DVD: “Loki” [2008]
Por Bruno Marise
É incrível como a palavra “gênio” foi banalizada. Eu mesmo às vezes a uso de brincadeira e só contribuo para estragar um termo que deveria ser atribuído apenas a alguns poucos mortais. E Arnaldo Baptista se encaixa perfeitamente na definição de gênio. Dirigido por Paulo Henrique Fontanelle, “Loki” registra toda a vida do músico desde sua infância, sua trajetória n’Os Mutantes, carreira solo, o ostracismo e seu retorno com a reunião de sua antiga banda. O documentário mescla imagens de arquivo com registros atuais da vida de Arnaldo em Juiz de Fora-MG, onde ele passa boa parte do tempo pintando, atividade que o ajudou em sua recuperação. O que mais me chamou a atenção foram as tomadas raríssimas da carreira solo de Arnaldo, principalmente na fase com a Patrulha do Espaço
Algo que me incomoda bastante em biografias musicais é que geralmente elas tratam mais do aspecto pessoal dos artistas do que de sua obra, a exemplo do que tivemos nos documentários dos Novos Baianos e Raul Seixas. Mas em “Loki”, souberam balancear bem os dois lados. E no caso de Arnaldo, seria impossível isolar sua vida pessoal, já que ela está diretamente ligada à sua carreira. Para quem está perdido, vamos explicar: Arnaldo deixou Os Mutantes em 73, mesmo período em que seu casamento com Rita Lee chegava ao fim. Já bastante abalado com sua saída da banda, o divórcio deixou o música arrasado, que acabou afogando suas mágoas no LSD, deixando o em um estado mental crítico, combinando depressão com viagens de ácido. Em 74, com o seu emocional em frangalhos, Arnaldo gravou seu primeiro trabalho solo, cujo título inspiraria o nome do documentário. Gravado sem guitarra, com a cozinha dos Mutantes e todo calcado no virtuosismo de Arnaldo como pianista, Lóki? é um dos mais impressionantes registros de um ser humano no limiar entre a genialidade e a loucura, onde Arnaldo transpõe toda sua mágoa, tristeza e decepção para os sulcos do LP. Sendo achincalhado pela crítica e um fracasso de vendas, Lóki? ficou esquecido até que anos depois foi redescoberto e hoje é ovacionado como um dos melhores discos do rock brasileiro. Para quem tiver interesse, falamos com mais detalhes dele aqui.

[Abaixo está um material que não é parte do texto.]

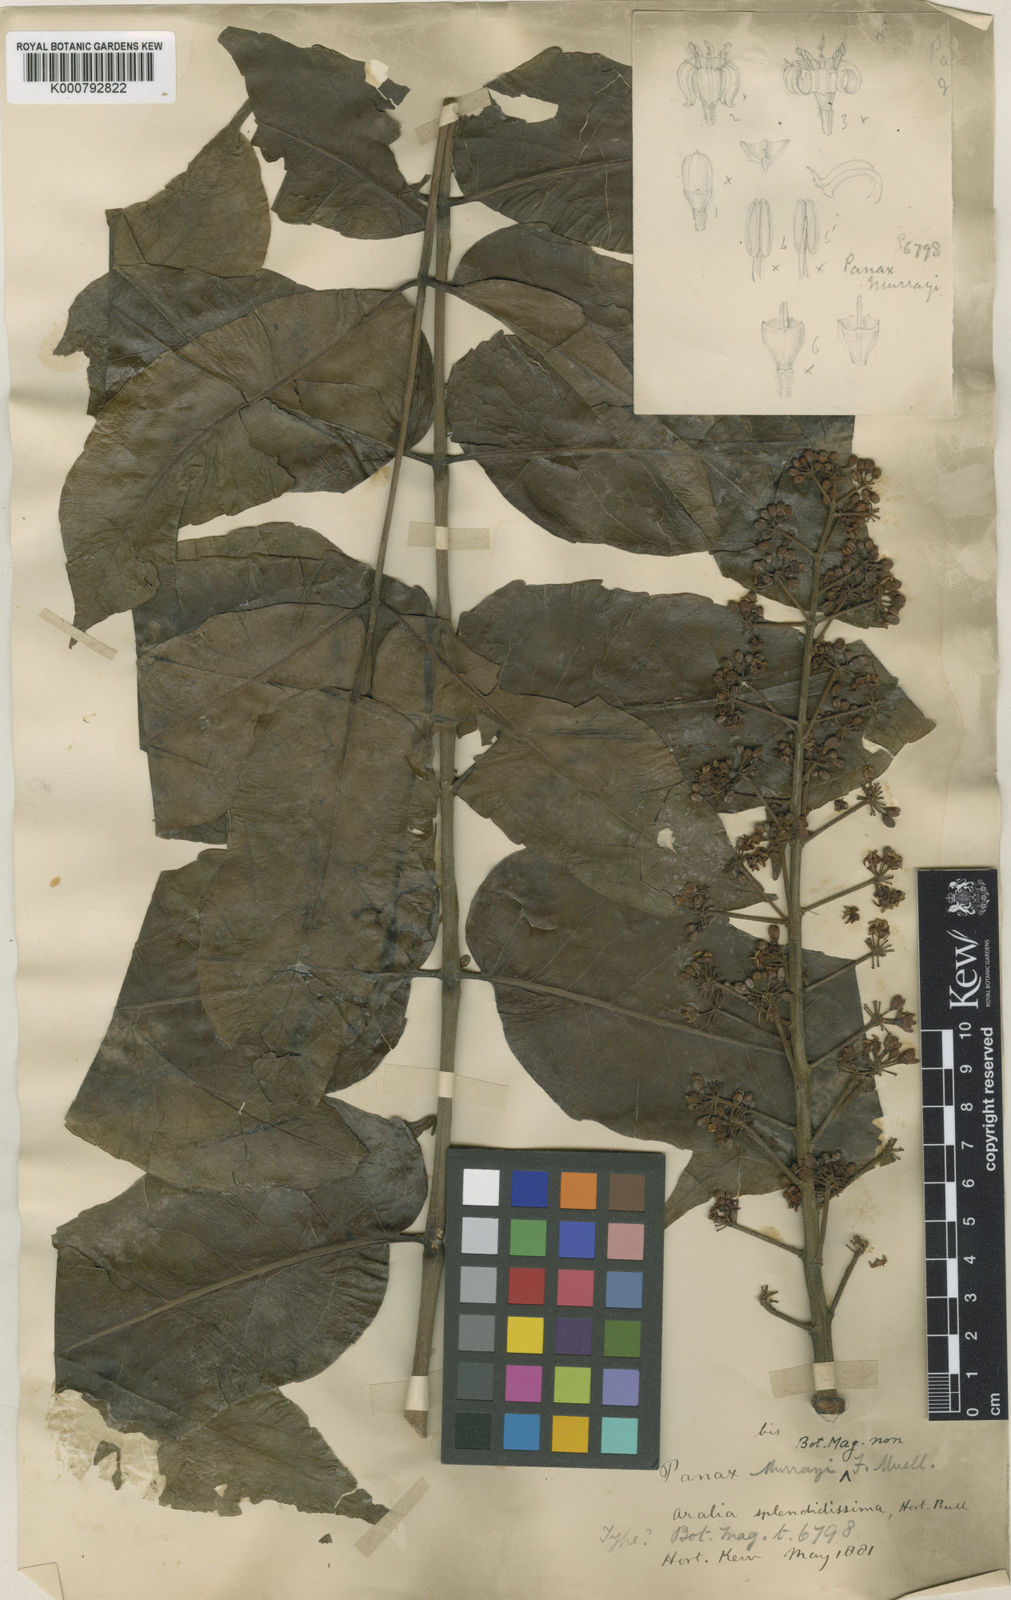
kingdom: Plantae
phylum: Tracheophyta
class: Magnoliopsida
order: Apiales
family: Araliaceae
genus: Polyscias
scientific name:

Após tentar montar um novo grupo no final dos anos 70, A Patrulha do Espaço, e gravar mais um disco solo, Singin’ Alone em 82, Arnaldo sofrendo de depressão profunda é internado pela quinta vez num Hospital Psiquiátrico, e durante o reveillón do mesmo ano, se joga da janela de seu quarto, no terceiro andar. Arnaldo sobrevive ao acidente, mas fica com sequelas físicas e mentais para o resto da vida, mas que infelizmente não interferiram em sua genialidade musical. O filme também mostra o encontro do músico com uma antiga fã, Lucinha, que passou a cuidar dele durante a recuperação e acabou se tornando sua esposa, tempo depois.
O documentário termina com o registro da volta d’Os Mutantes em 2006, em uma apresentação na Inglaterra com participação de Zélia Duncan. Os músicos ficaram impressionados com tamanha receptividade do público britânico, e em um dos momentos mais legais do filme, um fã para Arnaldo no meio da rua para dizer o quanto a obra d’Os Mutantes significava para ele e superava outros discos psicodélicos clássicos, deixando o Mutante visivelmente emocionado.
Loki não é apenas uma cinebiografia de um dos mais brilhantes compositores e músicos brasileiros, mas também um registro de como o público e a crítica especializada podem ser cruéis com um artista e jogá-lo às traças quando decidirem que ele não interessa mais. O filme não é só recomendado para fãs de Arnaldo e d’Os Mutantes, mas para qualquer pessoa que leva música a sério e que tem a obrigação de saber quem foi Arnaldo Baptista e ver como um verdadeiro gênio ficou anos esquecido em seu próprio país, enquanto lá fora era tratado como uma divindade. Loki não é nem o mínimo de que Arnaldo merece por sua contribuição para a música mundial, mas já vale como uma homenagem a essa lenda viva do rock brasileiro.